#### Provided text:
┄┄┄┄┄┄

Pablo Ruiz Picasso was perhaps the most important artistic figure of the 20th century. A Spanish expatriate, notorious womanizer, and co-creator of cubism, there’s no wonder that ‘The Master’ has left an enduring legacy in his wake. We look at eight cities in Europe that house intriguing and influential collections of Picasso’s masterpieces.
Barcelona is home to the Museu Picasso, which houses one of the most extensive collections of Picasso’s work. He lived in the city during his formative years as an artist, between the ages of 14 and 24. The museum opened in 1963 and was founded on a donation of 574 works by Picasso’s secretary, Jaime Sabartés. The collection includes several early paintings preceding the beginning of his Blue Period in 1905. In 1970, Picasso left further bequests to the museum, and the total count is now well over 3,000 pieces. The setting of this museum alone, in five contiguous medieval stone mansions, makes the Museu Picasso unique. Allegedly, it was Picasso himself who proposed the museum’s creation in 1960 to Sabartés, a Barcelona native. Picasso’s widow, Jacqueline Roque, donated 41 ceramic pieces and the painting ‘Woman with Bonnet’ after Picasso’s death.
Highlights of the Museu Picasso: The artist’s first major works, ‘The First Communion’ (1896) and ‘Science & Charity’ (1897), as well as a portrait of his mother and father
Art dealer Siegfried Rosengart moved to Lucerne, Switzerland, after the First World War and was a friend of many leading artists, including the likes of Matisse, Klee, and Picasso. Rosengart amassed an extraordinary collection, which he and his daughter Angela donated to the town of Lucerne, now housed in the museum named in his honor. Angela, now in her 80s, still runs Museum Sammlung Rosengart, which is housed in a former bank building. The whole ground floor and some of the first floor rooms are dedicated to Picasso. The collection also features some remarkable photos of him at work by David Douglas Duncan, as well as 32 paintings and 100 drawings, watercolors, graphic and sculptural works, including five portraits of Angela herself. The hall, which was once the bank’s main concourse, is now home to five extraordinary oil paintings dating from 1967 to 1969. These were long rejected by the collection because of their powerful and passionate swirling style and expressive choice of colors by the artist. These works, once seen as scandalous, are now prized for their innovation.

┄┄┄┄┄┄

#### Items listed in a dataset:

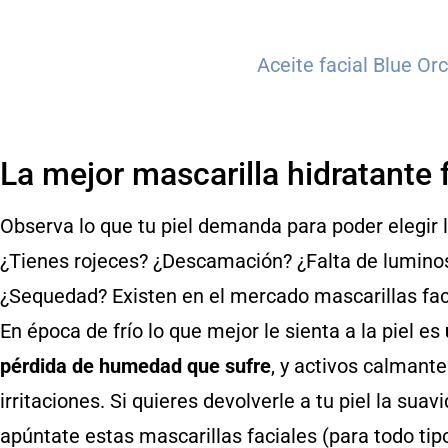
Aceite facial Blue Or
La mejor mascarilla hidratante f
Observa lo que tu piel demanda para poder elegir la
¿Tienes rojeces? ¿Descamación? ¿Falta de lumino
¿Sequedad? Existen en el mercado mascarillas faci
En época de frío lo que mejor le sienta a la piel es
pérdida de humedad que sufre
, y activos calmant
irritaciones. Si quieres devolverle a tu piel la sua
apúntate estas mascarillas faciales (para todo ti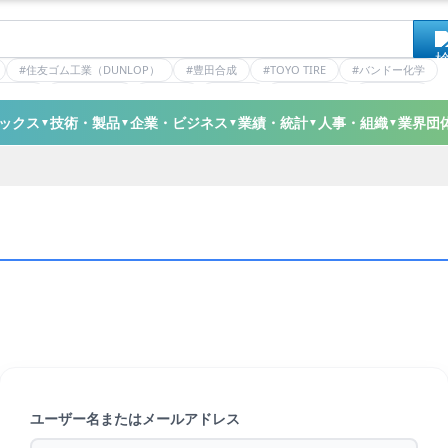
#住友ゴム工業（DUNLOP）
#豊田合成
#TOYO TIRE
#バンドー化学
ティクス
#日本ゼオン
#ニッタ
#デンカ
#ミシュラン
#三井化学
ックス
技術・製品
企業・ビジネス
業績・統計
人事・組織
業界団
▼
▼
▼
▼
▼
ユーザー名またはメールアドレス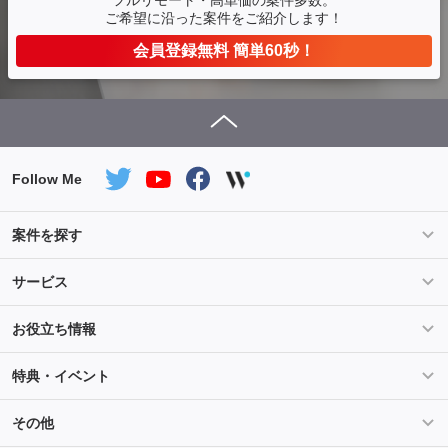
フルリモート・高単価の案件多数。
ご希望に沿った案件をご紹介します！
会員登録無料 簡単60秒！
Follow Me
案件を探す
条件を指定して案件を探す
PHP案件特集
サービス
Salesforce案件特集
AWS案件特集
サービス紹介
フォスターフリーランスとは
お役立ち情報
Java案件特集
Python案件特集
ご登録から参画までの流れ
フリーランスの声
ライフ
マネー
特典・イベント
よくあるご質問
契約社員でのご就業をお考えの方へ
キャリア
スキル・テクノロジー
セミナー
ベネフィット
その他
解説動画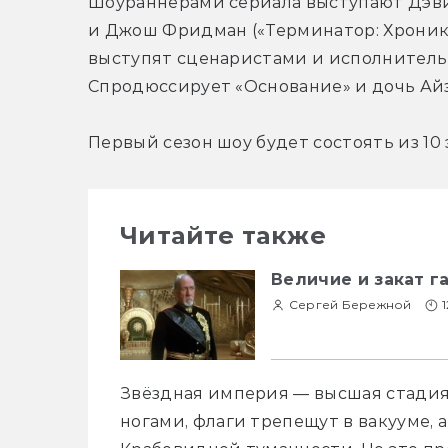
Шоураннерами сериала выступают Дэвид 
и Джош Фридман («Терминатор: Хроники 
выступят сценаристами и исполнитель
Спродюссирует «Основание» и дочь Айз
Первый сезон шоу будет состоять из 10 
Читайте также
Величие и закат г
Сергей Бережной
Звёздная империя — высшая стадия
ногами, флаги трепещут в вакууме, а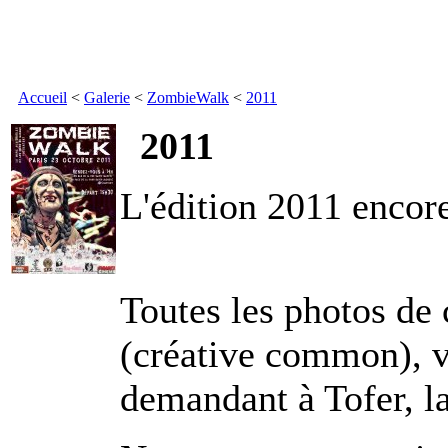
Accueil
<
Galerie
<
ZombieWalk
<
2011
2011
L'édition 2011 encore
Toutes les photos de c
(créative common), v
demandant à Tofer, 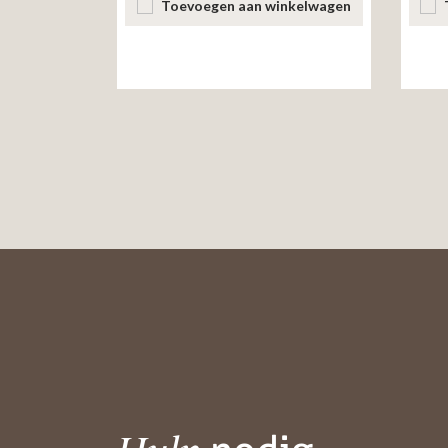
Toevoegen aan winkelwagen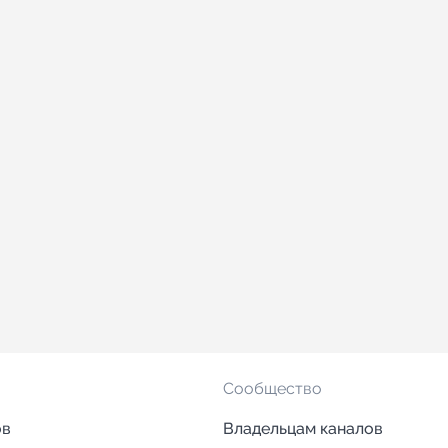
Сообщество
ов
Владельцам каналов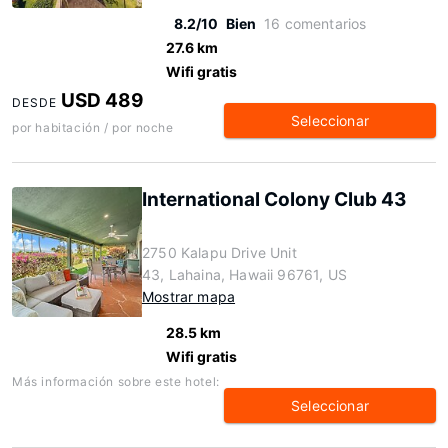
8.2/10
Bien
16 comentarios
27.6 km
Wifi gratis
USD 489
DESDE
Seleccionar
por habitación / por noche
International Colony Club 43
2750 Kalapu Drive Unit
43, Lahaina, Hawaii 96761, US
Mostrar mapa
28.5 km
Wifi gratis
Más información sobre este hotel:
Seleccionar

┄┄┄┄┄┄

#### Problem set:
1. Sum up the Picasso article in two sentences.
2. From the Picasso article, copy the passage starting with "Barcelona is home" and going on through "after Picasso’s death.".

#### Answers to the exercises:
1. Picasso, perhaps the most important artistic figure of the 20th century, left behind collections of his work in cities across Europe. Barcelona's Museu Picasso opened in 1963 with 574 works donated by his secretary, Jaime Sabartés, and now holds well over 3,000 pieces, while Lucerne's Museum Sammlung Rosengart displays the collection that art dealer Siegfried Rosengart and his daughter Angela gave to the town.

2.
Barcelona is home to the Museu Picasso, which houses one of the most extensive collections of Picasso’s work. He lived in the city during his formative years as an artist, between the ages of 14 and 24. The museum opened in 1963 and was founded on a donation of 574 works by Picasso’s secretary, Jaime Sabartés. The collection includes several early paintings preceding the beginning of his Blue Period in 1905. In 1970, Picasso left further bequests to the museum, and the total count is now well over 3,000 pieces. The setting of this museum alone, in five contiguous medieval stone mansions, makes the Museu Picasso unique. Allegedly, it was Picasso himself who proposed the museum’s creation in 1960 to Sabartés, a Barcelona native. Picasso’s widow, Jacqueline Roque, donated 41 ceramic pieces and the painting ‘Woman with Bonnet’ after Picasso’s death.